Records drawn from a collection:
*** Block opens ***

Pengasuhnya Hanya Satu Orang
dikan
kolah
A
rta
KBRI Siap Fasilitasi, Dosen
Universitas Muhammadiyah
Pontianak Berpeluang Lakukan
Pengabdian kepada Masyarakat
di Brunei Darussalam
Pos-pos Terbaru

*** Block closes ***

Your objective:
Reproduce every line of the items above without any changes, keeping them in their original order.

Exercise output:
Pengasuhnya Hanya Satu Orang
dikan
kolah
A
rta
KBRI Siap Fasilitasi, Dosen
Universitas Muhammadiyah
Pontianak Berpeluang Lakukan
Pengabdian kepada Masyarakat
di Brunei Darussalam
Pos-pos Terbaru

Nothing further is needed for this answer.